Esperanza Cancina, de 48 años y quien vende ropa usada para subsistir, ha instalado a su numerosa prole y a su voluminosa persona en una esquina a salvo de las palomitas de maíz y los huesos de pollo, y botellas de plástico vacías que el público gusta de lanzar a los rudos. Los asientos situados junto al cuadrilátero cuestan alrededor de 1.50 dólares cada uno, nada barato, pero la señora Cancina asiste fielmente al espectáculo cada dos domingos. “Pasamos el rato –explica–. Las cholitas luchan acá y nosotros reímos y olvidamos nuestras penas durante tres o cuatro horas. En casa, estamos tristes”.
A nuestro alrededor, los integrantes más jóvenes del público, incluyendo a sus nietos, corren por las orillas del cuadrilátero en un delirio de adrenalina. La música retumba y es difícil sostener una conversación, pero la señora Cancina es afable y comedida. Tuvo 12 hijos, dice, pero después de una pausa señala que seis murieron. ¿Cómo? Su rostro adquiere una dolorosa expresión de vacuidad. “Escarlatina, diarrea, esas cosas…”, murmura, y debe repetir su respuesta por encima del ruido. ¿Le habría gustado ser luchadora también? “Claro que sí –dice–. Nuestros maridos se burlan de nosotras, pero si fuéramos luchadoras podríamos expresar nuestra furia”.

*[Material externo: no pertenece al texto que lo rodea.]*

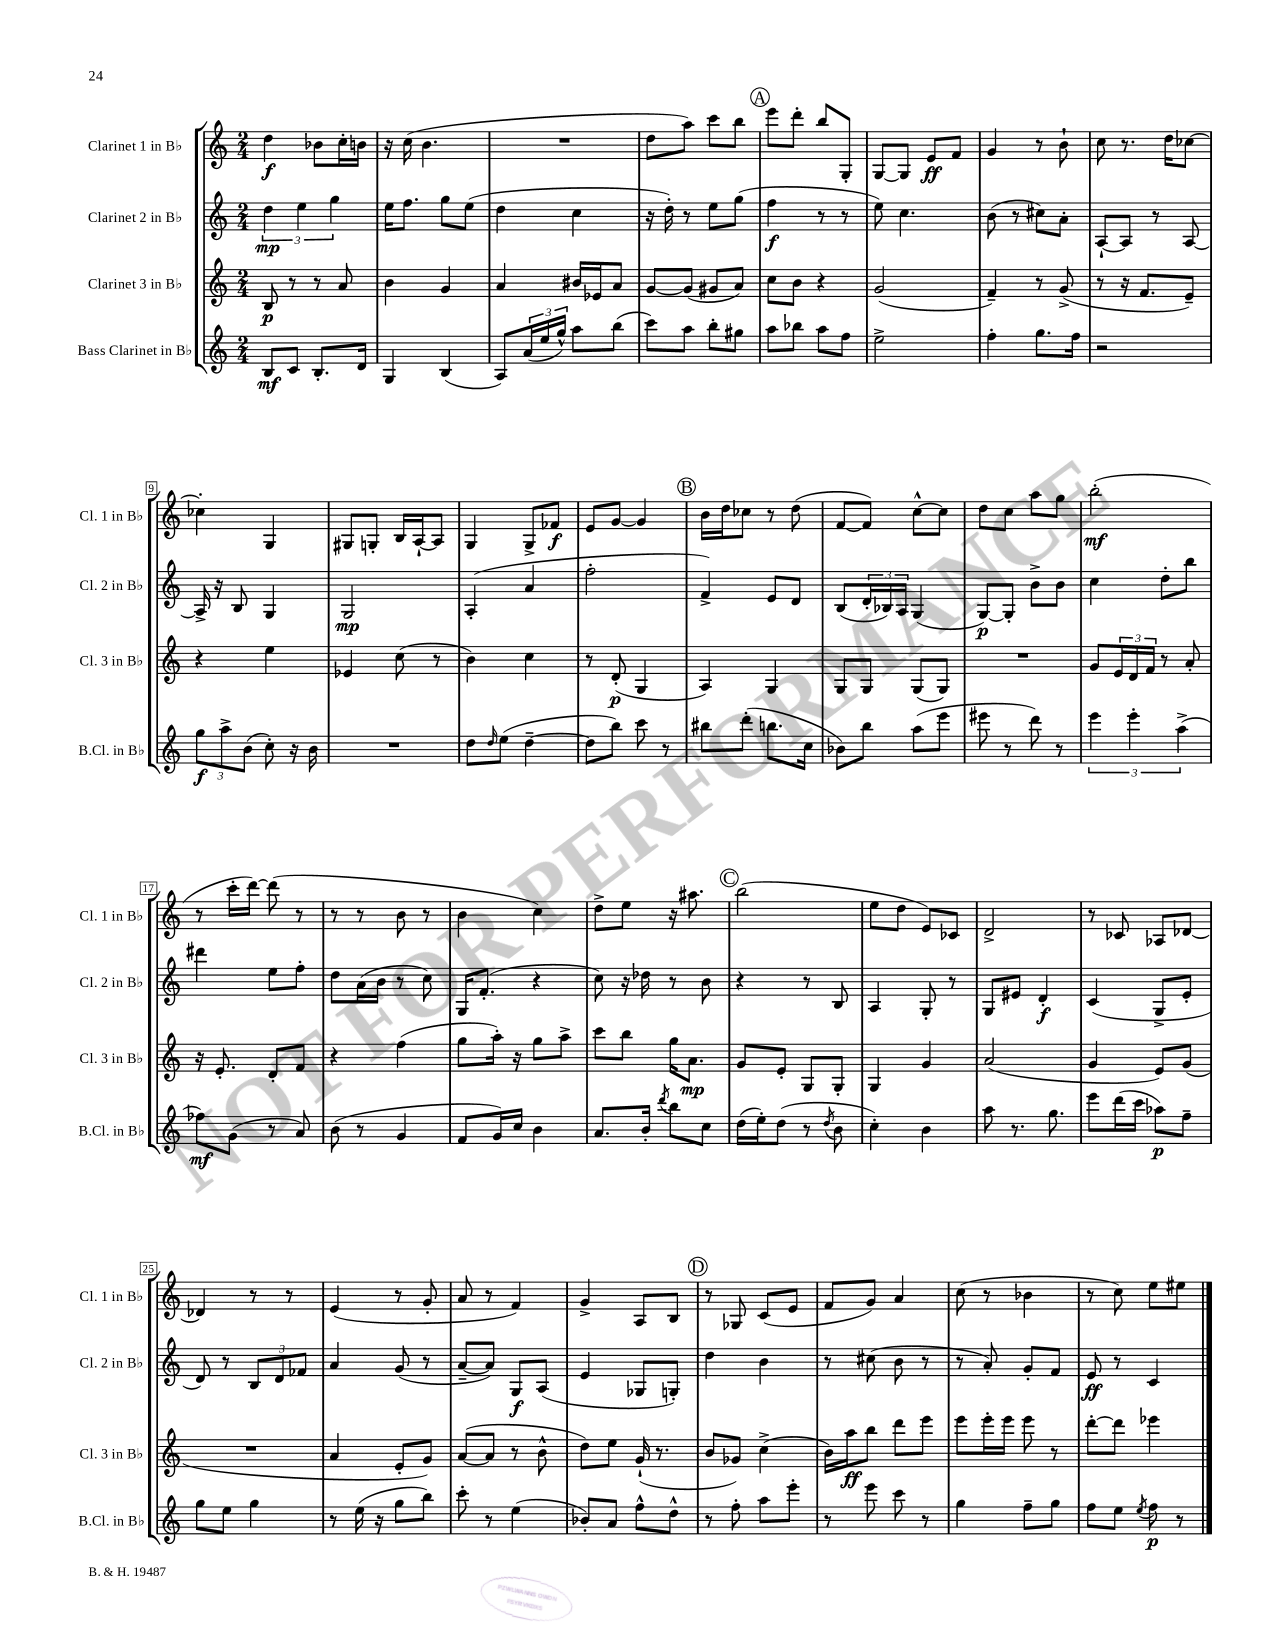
<<
\new StaffGroup <<
\new Staff = "s0" \with { instrumentName = "Clarinet 1 in Bb" shortInstrumentName = "Cl. 1 in Bb" } {
    \clef treble \key c \major \numericTimeSignature \time 2/4
    d''4\f bes'8 c''16-. b'16 |
    r16 c''16( b'4. |
    R2 |
    d''8 a''8) c'''8 b''8 |
    \mark \markup { \circle "A" } e'''8 d'''8-. b''8 g8-. |
    g8~ g8 e'8\ff f'8 |
    g'4 r8 b'8-! |
    c''8 r8. d''16 ces''8~ |
    ces''4-. g4 |
    gis8 g8-. b16 a16~-! a8 |
    g4 g8-> fes'8\f |
    e'8 g'8~ g'4 |
    \mark \markup { \circle "B" } b'16 d''16 ces''8 r8 d''8( |
    f'8~ f'8) c''8~-^ c''8 |
    d''8 c''8 a''8 g''8 |
    b''2-.\mf( |
    r8 c'''16-. d'''16~) d'''8( r8 |
    r8 r8 b'8 r8 |
    b'4 c''4) |
    d''8-> e''8 r16 ais''8. |
    \mark \markup { \circle "C" } b''2( |
    e''8 d''8 e'8) ces'8 |
    d'2-> |
    r8 ces'8 aes8 des'8~ |
    des'4 r8 r8 |
    e'4( r8 g'8-. |
    a'8 r8 f'4) |
    g'4-> a8 b8 |
    \mark \markup { \circle "D" } r8 ges8 c'8( e'8 |
    f'8 g'8) a'4 |
    c''8( r8 bes'4 |
    r8 c''8) e''8 eis''8 \bar "|." |
}
\new Staff = "s1" \with { instrumentName = "Clarinet 2 in Bb" shortInstrumentName = "Cl. 2 in Bb" } {
    \clef treble \key c \major \numericTimeSignature \time 2/4
    \tuplet 3/2 { d''4\mp e''4 g''4 } |
    e''16 f''8. g''8 e''8( |
    d''4 c''4 |
    r16 d''16-.) r8 e''8 g''8( |
    \mark \markup { \circle "A" } f''4\f r8 r8 |
    e''8) c''4. |
    b'8( r8 cis''8) a'8-. |
    a8~-! a8 r8 a8~ |
    a16-> r16 b8 g4 |
    g2\mp |
    a4-.( a'4 |
    f''2-. |
    \mark \markup { \circle "B" } f'4->) e'8 d'8 |
    b8( \tuplet 3/2 { d'16-. bes16) a16 } g4( |
    g8~\p) g8-. b'8-> b'8 |
    c''4 d''8-. b''8 |
    dis'''4 e''8 f''8-. |
    d''8 a'16( b'16 r8 c''8) |
    g16 f'8.-.( r4 |
    c''8) r16 des''16 r8 b'8 |
    \mark \markup { \circle "C" } r4 r8 b8 |
    a4 g8-. r8 |
    g8 eis'8 d'4-.\f |
    c'4( g8-> e'8-. |
    d'8) r8 \tuplet 3/2 { b8 d'8 fes'8 } |
    a'4 g'8( r8 |
    a'8~-- a'8) g8\f a8( |
    e'4 ges8 g8-.) |
    \mark \markup { \circle "D" } d''4 b'4 |
    r8 cis''8( b'8 r8 |
    r8 a'8-.) g'8-. f'8 |
    e'8\ff r8 c'4 \bar "|." |
}
\new Staff = "s2" \with { instrumentName = "Clarinet 3 in Bb" shortInstrumentName = "Cl. 3 in Bb" } {
    \clef treble \key c \major \numericTimeSignature \time 2/4
    b8\p r8 r8 a'8 |
    b'4 g'4 |
    a'4 bis'16 ees'16 a'8 |
    g'8~ g'8( gis'8 a'8) |
    \mark \markup { \circle "A" } c''8 b'8 r4 |
    g'2( |
    f'4--) r8 g'8->( |
    r8 r16 f'8. e'8--) |
    r4 e''4 |
    ees'4 c''8( r8 |
    b'4) c''4 |
    r8 d'8-.\p( g4 |
    \mark \markup { \circle "B" } a4) g4 |
    g8 g8 g8( g8) |
    R2 |
    g'8 \tuplet 3/2 { e'16 d'16 f'16 } r8 a'8-. |
    r16 e'8.-. d'8-. f'8 |
    r4 f''4( |
    g''8 a''16-.) r16 g''8 a''8-> |
    c'''8 b''8 g''16 a'8.\mp |
    \mark \markup { \circle "C" } g'8 e'8-. g8 g8-. |
    g4 g'4 |
    a'2( |
    g'4 e'8) g'8( |
    R2 |
    a'4 e'8-. g'8) |
    a'8~( a'8 r8 b'8-^ |
    d''8) e''8 g'16-!( r8. |
    \mark \markup { \circle "D" } b'8 ges'8) c''4->( |
    b'16) a''16\ff b''8 d'''8 e'''8 |
    e'''8 e'''16-. e'''16 e'''8 r8 |
    d'''8~-. d'''8 ees'''4 \bar "|." |
}
\new Staff = "s3" \with { instrumentName = "Bass Clarinet in Bb" shortInstrumentName = "B.Cl. in Bb" } {
    \clef treble \key c \major \numericTimeSignature \time 2/4
    b8\mf c'8 b8.-. d'16 |
    g4 b4( |
    a8) \tuplet 3/2 { a'16( e''16 g''16-^) } a''8 b''8( |
    c'''8) a''8 b''8-. gis''8 |
    \mark \markup { \circle "A" } a''8 bes''8 a''8 f''8 |
    e''2-> |
    f''4-. g''8. f''16 |
    r2 |
    \tuplet 3/2 { g''8\f a''8-> b'8( } c''8-.) r16 b'16 |
    R2 |
    d''8 \grace { d''16 } e''8( d''4~-- |
    d''8 b''8) c'''8 r8 |
    \mark \markup { \circle "B" } bis''8 d'''8-.( b''8. c''16 |
    bes'8) b''8 a''8( e'''8 |
    eis'''8 r8 d'''8) r8 |
    \tuplet 3/2 { e'''4 e'''4-. a''4->( } |
    fes''8\mf) g'8( r8 a'8) |
    b'8( r8 g'4 |
    f'8 g'16) c''16 b'4 |
    a'8. b'16-. \acciaccatura { d'''8 } b''8 c''8 |
    \mark \markup { \circle "C" } d''16( e''16-.) d''8( r8 \acciaccatura { d''8 } b'8 |
    c''4-.) b'4 |
    a''8 r8. g''8. |
    e'''8 d'''16( c'''16 aes''8\p) f''8-- |
    g''8 e''8 g''4 |
    r8 e''16( r16 g''8 b''8) |
    c'''8-. r8 e''4( |
    bes'8-.) a'8 f''8-^ d''8-^ |
    \mark \markup { \circle "D" } r8 f''8-. a''8 e'''8-. |
    r8 e'''8 c'''8 r8 |
    g''4 f''8-- g''8 |
    f''8 e''8 \acciaccatura { e''8 } f''8\p r8 \bar "|." |
}
>>
>>
\layout { \context { \Score \override BarNumber.stencil = #(make-stencil-boxer 0.1 0.3 ly:text-interface::print) } }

En la parte larga de las gradas, la mejor zona para lanzar huesos de pollo, Rubén Copa, un zapatero de La Paz de sonrisa fácil y amable, espera impaciente el último combate de la tarde: La Momia Ramsés II luchará con más cholitas cuyo nombre no se anuncia aún. Quiero saber si es cierto que los hombres asisten a la lucha libre sólo para verles los calzones (muy recatados) a las cholitas. Por un momento parece ofendido, pero luego vuelve a sonreír. “¡No es cierto! –responde– ¡Yo vengo a verlas luchar! Ya verá con sus propios ojos lo buenas que son”.

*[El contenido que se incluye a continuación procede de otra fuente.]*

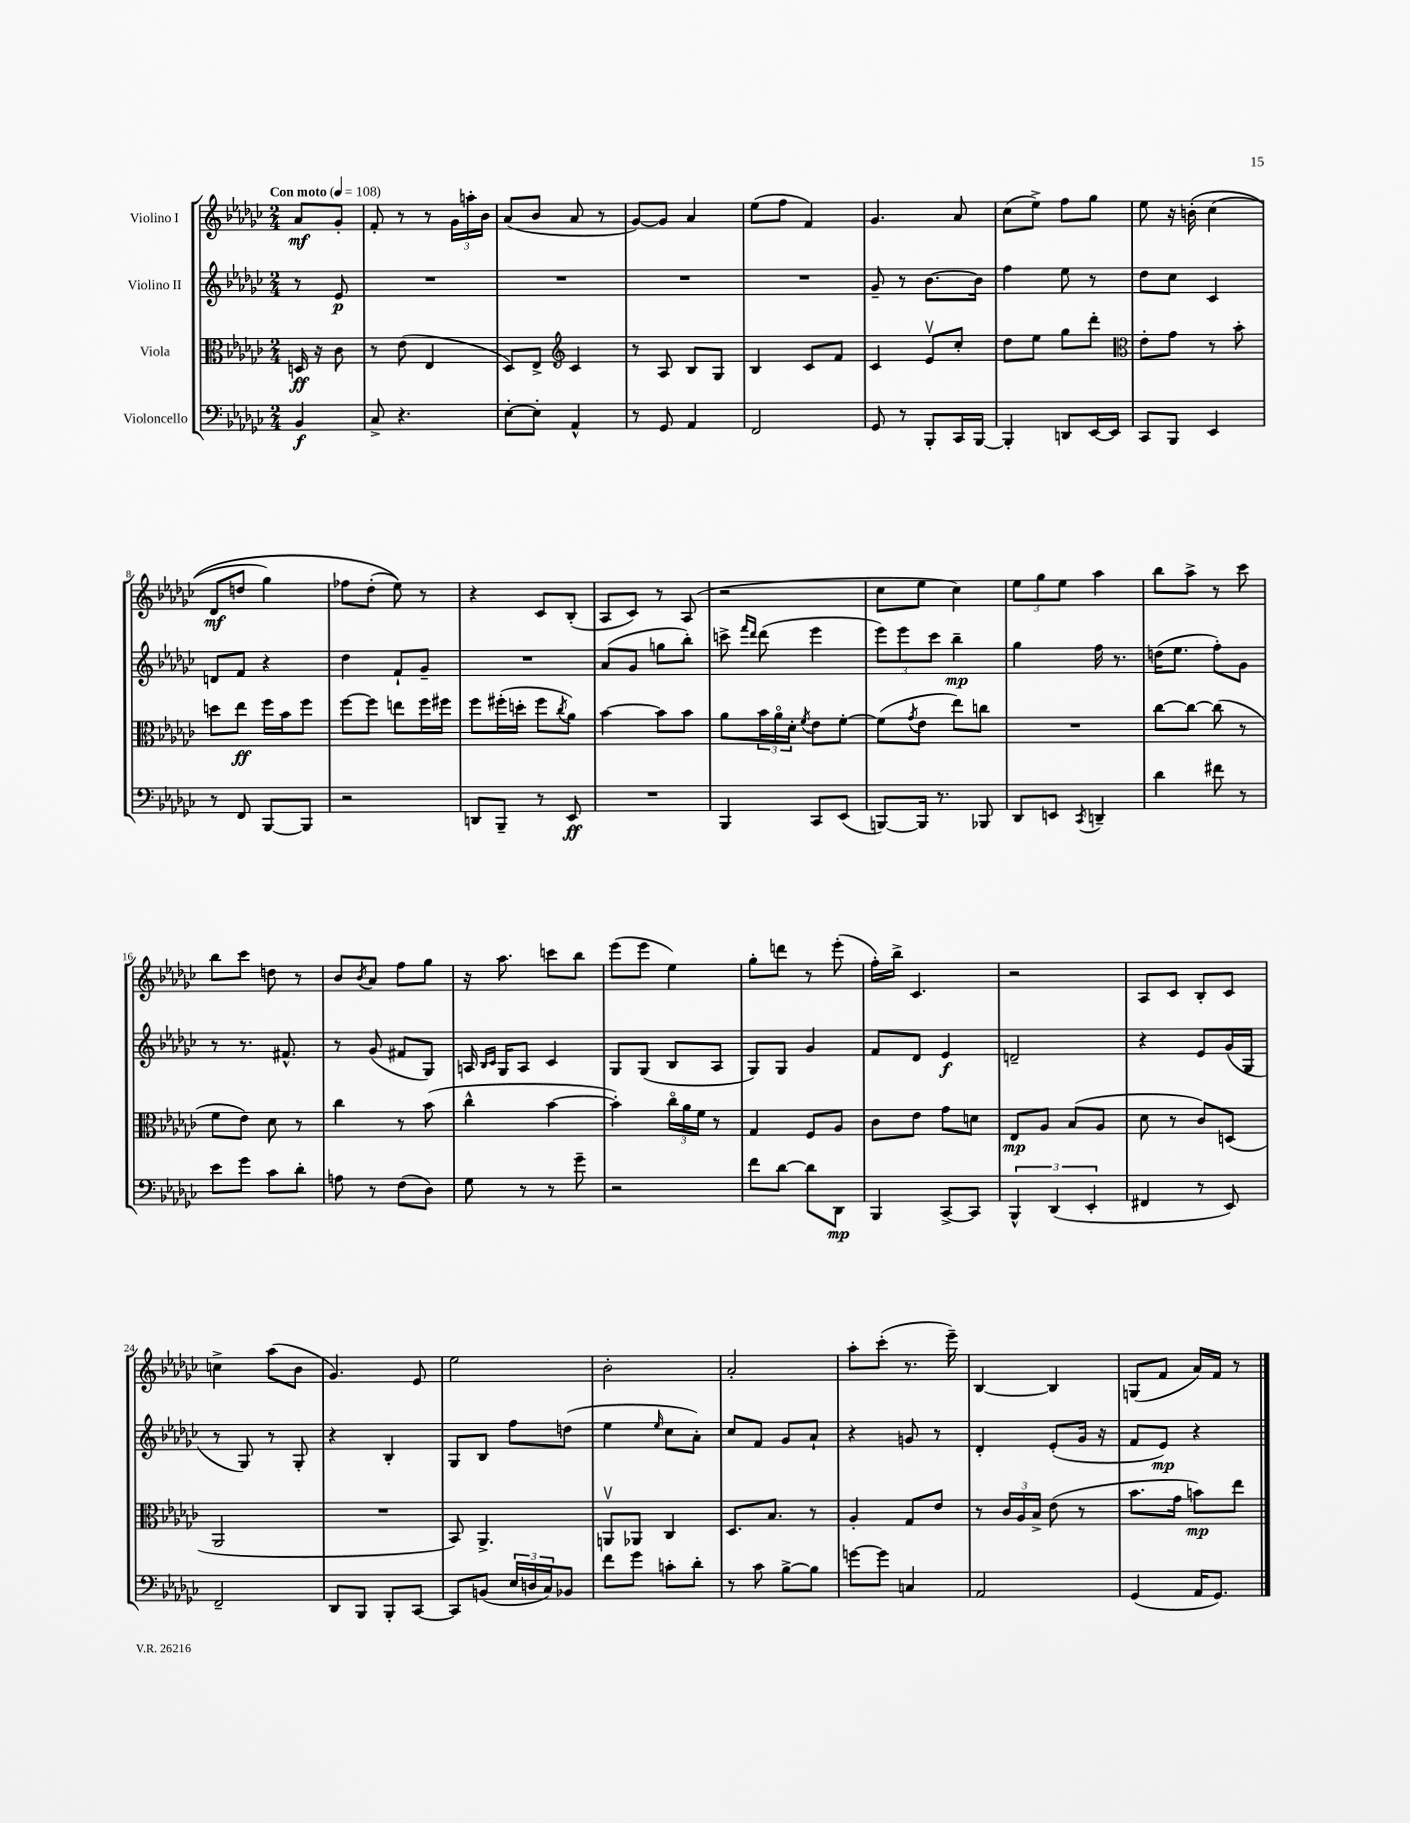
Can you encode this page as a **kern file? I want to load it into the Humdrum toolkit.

**kern	**kern	**kern	**kern
*staff4	*staff3	*staff2	*staff1
*clefF4	*clefC3	*clefG2	*clefG2
*k[b-e-a-d-g-c-]	*k[b-e-a-d-g-c-]	*k[b-e-a-d-g-c-]	*k[b-e-a-d-g-c-]
*M2/4	*M2/4	*M2/4	*M2/4
*MM108	*MM108	*MM108	*MM108
4BB-	16D	8r	8a-
.	16r	.	.
.	8c-	8e-	8g-'
=	=	=	=
8C-^	8r	2r	8f'
4.r	(8e-	.	8r
.	4E-	.	8r
.	.	.	24g-
.	.	.	24aa'
.	.	.	24b-
=	=	=	=
[8E-'	8D-)	2r	(8a-
8E-']	8E-^	.	8b-
*	*clefG2	*	*
4AA-^^	4c-	.	8a-
.	.	.	8r
=	=	=	=
8r	8r	2r	[8g-)
8GG-	8A-	.	8g-]
4AA-	8B-	.	4a-
.	8G-	.	.
=	=	=	=
2FF	4B-	2r	(8ee-
.	.	.	8ff
.	8c-	.	4f)
.	8f	.	.
=	=	=	=
8GG-	4c-	8g-~	4.g-
8r	.	8r	.
8BBB-'	8e-v	[8.b-	.
16CC-	8cc-'	.	8a-
[16BBB-	.	16b-]	.
=	=	=	=
4BBB-']	8dd-	4ff	(8cc-
.	8ee-	.	8ee-^)
8DD	8gg-	8ee-	8ff
[16EE-	8ddd-'	8r	8gg-
16EE-]	.	.	.
=	=	=	=
*	*clefC3	*	*
8CC-	8e-'	8dd-	8ee-
8BBB-	8g-	8cc-	16r
.	.	.	&(16b'
4EE-	8r	4c-	(4cc-
.	8b-'	.	.
=	=	=	=
8r	8dd	8d	8d-
8FF	8ee-	8f	8dd
[8BBB-	16ff	4r	4gg-)
.	16b-	.	.
8BBB-]	8ff	.	.
=	=	=	=
2r	[8ff	4dd-	8ff-
.	8ff]	.	(8dd-'
.	8ee	8f`	8ee-)&)
.	16ff	8g-~	8r
.	16ff#	.	.
=	=	=	=
8DD	8ff	2r	4r
8BBB-~	(16ff#'	.	.
.	16dd'	.	.
8r	8ff#	.	8c-
.	8qcc-	.	.
8EE-	8a-)	.	(8B-'
=	=	=	=
2r	[4b-	(8a-	8A-
.	.	8g-	8c-)
.	8b-]	8gg	8r
.	8b-	8bb-')	(8A-
=	=	=	=
4BBB-	8a-	8ccc^	2r
.	.	16qqfff	.
.	.	16qqddd-	.
.	24b-	(8ddd-	.
.	24a-o	.	.
.	24d-'	.	.
.	8qf	.	.
8CC-	8e-	4eee-	.
(8EE-	[8f'	.	.
=	=	=	=
[8BBB)	(8f]	12eee-)	8cc-
.	.	12eee-	.
.	8qg-	.	.
16BBB]	8e-	.	8ee-
.	.	12ccc-	.
8.r	.	.	.
.	8ee-)	4bb-~	4cc-)
8BBB-	8cc	.	.
=	=	=	=
8DD-	2r	4gg-	12ee-
.	.	.	12gg-
8EE	.	.	.
.	.	.	12ee-
8qCC-	.	.	.
4DD~	.	16ff	4aa-
.	.	8.r	.
=	=	=	=
4d-	[8cc-	(16dd	8bb-
.	.	8.ee-	.
.	8cc-_	.	8aa-^
8f#	(8cc-]	8ff')	8r
8r	8r	8g-	8ccc-
=	=	=	=
8e-	8f	8r	8bb-
8g-	8e-)	8.r	8ccc-
8c-	8d-	.	8dd
.	.	8.f#^^	.
8d-'	8r	.	8r
=	=	=	=
8A	4cc-	8r	8b-
.	.	.	8qb-
8r	.	(8g-	8a-
(8F	8r	8f#	8ff
8D-)	(8b-	8G-)	8gg-
=	=	=	=
8G-	4cc-^^	16A	16r
.	.	16qqB-	.
.	.	16qqc-	.
.	.	16G-	8.aa-
8r	.	8A	.
8r	[4b-	4c-	8ccc
8g-~	.	.	8bb-
=	=	=	=
2r	4b-'])	8G-	(8eee-
.	.	(8G-	8eee-
.	24cc-o	8B-	4ee-)
.	24a-	.	.
.	24f	.	.
.	8r	8A-	.
=	=	=	=
8f	4G-	8G-)	8gg-'
[8d-	.	8G-	8ddd
8d-]	8F	4g-	8r
8DD-	8A-	.	(8eee-'
=	=	=	=
4BBB-	8c-	8f	16ff')
.	.	.	16bb-^
.	8e-	8d-	4.c-
[8CC-^	8g-	4e-	.
8CC-]	8d	.	.
=	=	=	=
6BBB-^^	8E-	2d~	2r
.	8A-	.	.
(6DD-	.	.	.
.	(8B-	.	.
6EE-'	.	.	.
.	8A-	.	.
=	=	=	=
4FF#	8d-	4r	8A-
.	8r	.	8c-
8r	8c-)	8e-	8B-'
8EE-)	(8D	(16g-	8c-
.	.	16G-	.
=	=	=	=
2FF~	2AA-	8r	4cc^
.	.	8G-)	.
.	.	8r	(8aa-
.	.	8G-'	8b-
=	=	=	=
8DD-	2r	4r	4.g-)
8BBB-	.	.	.
8BBB-'	.	4B-'	.
[8CC-	.	.	8e-
=	=	=	=
8CC-]	8BB-)	8G-	2ee-
(8BB	4.AA-^	8B-	.
24E-	.	8ff	.
24D	.	.	.
24C-)	.	.	.
8BB-	.	(8dd	.
=	=	=	=
8f	8AAv	4ee-	2b-'
8g-	8AA-	.	.
.	.	16qqee-	.
8c'	4C-	8cc-	.
8d-'	.	8a-')	.
=	=	=	=
8r	8.D-	8cc-	2a-'
8c-	.	8f	.
.	8.B-	.	.
[8B-^	.	8g-	.
8B-]	8r	8a-`	.
=	=	=	=
[8g	4A-'	4r	8aa-'
8g]	.	.	(8ccc-'
4C	8G-	8g	8.r
.	8e-	8r	.
.	.	.	16eee-~)
=	=	=	=
2AA-	8r	4d-'	[4B-
.	24c-	.	.
.	24A-	.	.
.	24B-^	.	.
.	(8e-	(8e-'	4B-]
.	8r	16g-	.
.	.	16r	.
=	=	=	=
(4GG-	8.b-	8f	(8G
.	.	8e-)	8f
.	16g-	.	.
16AA-	8b)	4r	16a-)
8.GG-)	.	.	16f
.	8ee-	.	8r
==	==	==	==
*-	*-	*-	*-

Y en efecto, pocos minutos después la invencible Momia Ramsés II aparece ataviada con un overol manchado de rojo y una peluca enmarañada, arrastrando a una cholita mientras la otra busca algo con qué prenderle fuego, los niños lanzan gritos de delicioso terror y la señora Cancina impreca de viva voz a la Momia –con palabras que no pueden imprimirse en esta revista–, con una sonrisa de oreja a oreja. La Momia estruja a su víctima contra la pared, y parece que las cholitas lo tienen difícil, como nos advierte el maestro de ceremonias, en este definitivo y final combate. Las cosas parecen muy, pero muy difíciles. Sin embargo, algo me dice que una cholita nunca se rinde.
¡Y aquí llega Marta volando por los aires!